My first brush with technology-for-development, almost twenty years ago, wasn’t on the potential of the Internet, or how mobile phones were going to change, well, everything. To be honest, neither were really on the development radar in any meaningful way back then. It’s almost funny to imagine a time when that was the case.
No, my first contact with what was to become a career in information and communication technologies for development (ICT4D) started off with an essay on the failure of plough and cook stove projects across Africa. I was struck by the beauty of simple, locally appropriate solutions and amazed at how development experts just didn’t seem (or want) to get it. Many of their failed initiatives seemed more like a reaction against them—that, as experts, they were expected to come out with something the opposite of simple, primitive, practical. This they did, but very little of it ever worked.
It was around this time that I also came across the work of E. F. Schumacher and his brilliant 1973 book, Small is Beautiful. The lessons in his book apply just as much today in a world dominated by digital technologies—a world he would never have imagined back then.
Our obsession with the latest shiny technology hasn’t gone away, either. History repeats itself, and despite being armed with a range of tools and solutions that work, experts still appear to rebel against them because they’re digitally too simple, primitive, or practical. And, again, many of their alternative “innovative” solutions simply don’t work.
Sure, there needs to be a degree of emphasis on new tools, new solutions, new ways of tackling old problems. This—the R&D side of the development machine—is essential but it needs to be kept in balance. The average R&D spend among top UK companies in a recent survey was five percent. No company in its right mind would spend most of its money on research and development and ignore its bread and butter, namely its current products and services, and current customers.
What if the global development sector make a commitment to spend, say, five percent of its funding on blue sky, high-tech, high-risk, forward-looking ideas, and commit the rest to funding the really simple, primitive, appropriate solutions we already have that are proven to work? Five percent of global development spending is still a few billion dollars, more than enough to invest in the “next big thing.”

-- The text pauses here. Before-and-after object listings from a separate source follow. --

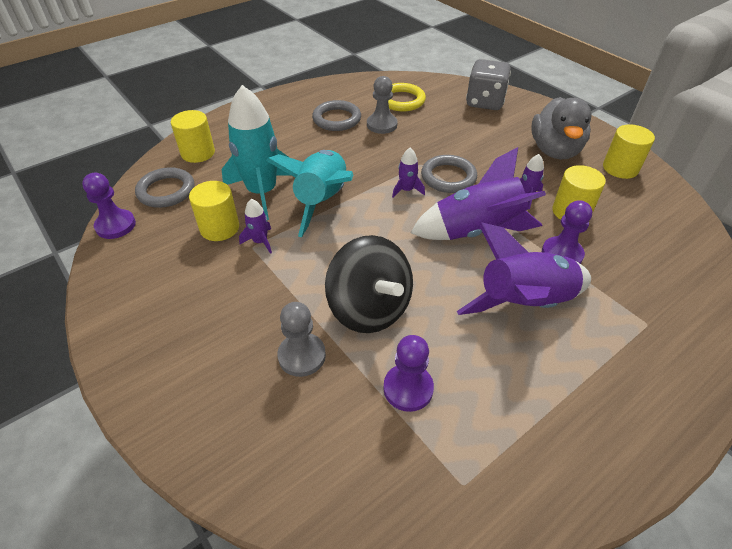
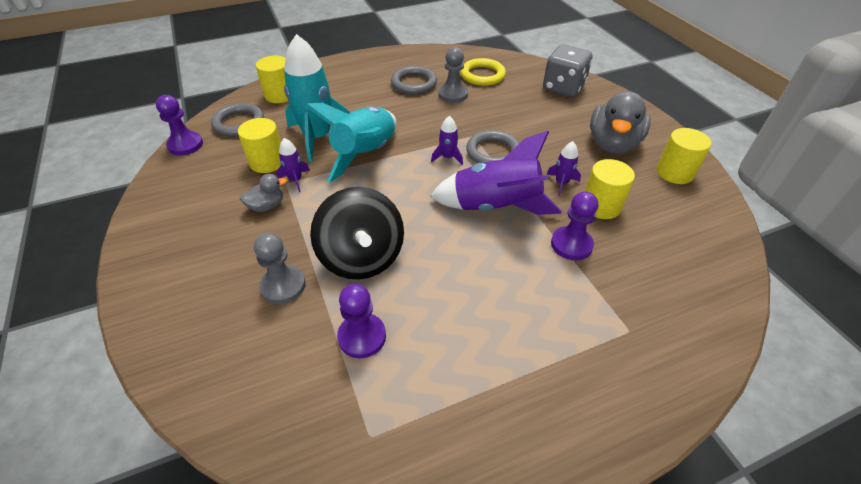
camera: 15 degrees right, 0 degrees up
(242, 275) = (266, 206): none -> grey duck
(524, 303) = (510, 283): purple rocket -> none

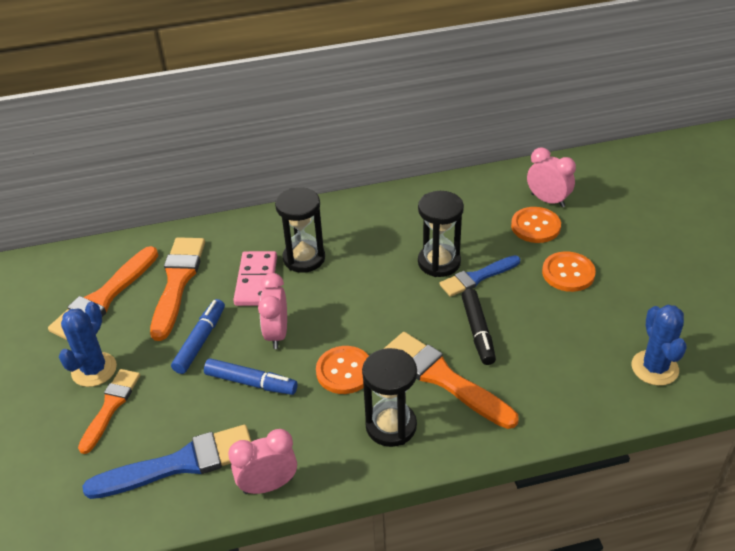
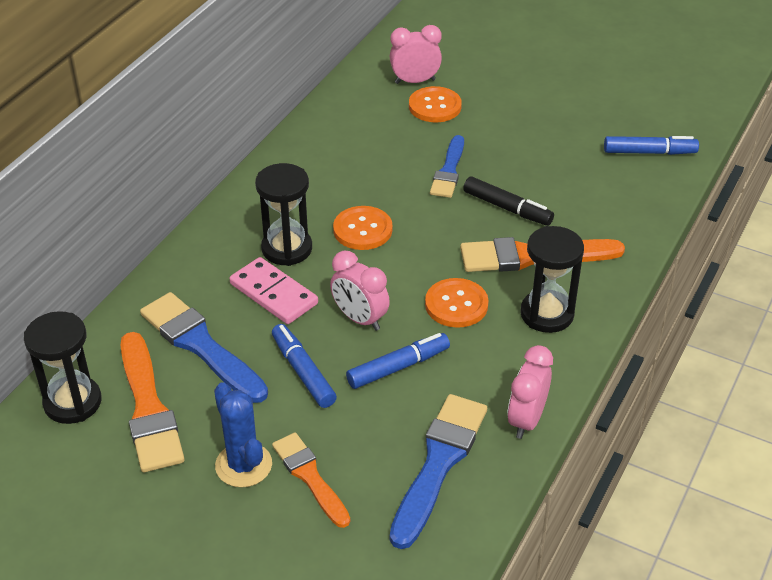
camera: 50 degrees left, 0 degrees up
(177, 282) = (201, 345): orange brush -> blue brush
(439, 262) = (403, 179): black hourglass -> black hourglass (72, 402)
(568, 273) = (507, 126): orange button -> orange button (362, 230)
(654, 368) = (649, 152): blue cactus -> blue marker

And what if it pooled these funds and created a single Global Development R&D Fund? A better-coordinated approach might result in better outcomes, and it could better manage its external communications. The amount available would compare quite favorably with R&D spends of the bigger tech companies. (source: Atlas)
Right now, with an increasing big data, drones, and wearables obsession (among many others), you get the sense that global development R&D lacks coordination and spends too much of its time, energy, focus and resources on high-risk ideas. While it toys around with the next big thing, people are going to bed hungry, dying of treatable diseases, at school with no pens or books, or drinking polluted water. All of these things can be put right with the technologies we possess today, but they’re not. I’ve never understood why. We should only allow ourselves the luxury of looking to the future once we’ve fixed the solvable problems of the present.
We should only allow ourselves the luxury of looking to the future once we’ve fixed the solvable problems of the present. Tweet This Quote
While the development community needs to naturally look ahead, it also needs to remember the people suffering today—those who might not be around to reap the benefits of any cool drone, big data, or wearable solution of the future. Every life matters, after all. You get a sense that in the development space, R&D spending is way out of control as it feeds its obsession with cool, shiny, and innovative.
While the development community needs to naturally look ahead, it also needs to remember the people suffering today. Tweet This Quote
So let’s keep that R&D budget in check, be more open with how much is being spent on speculative new ideas that may go nowhere, and make sure we don’t forget our bread and butter—our current (working) products and services, and our current customers—the poor, marginalized and vulnerable out there who, through no fault of their own, desperately need our help. Today.
This article published in 2015. It has been reposted to inspire further conversation.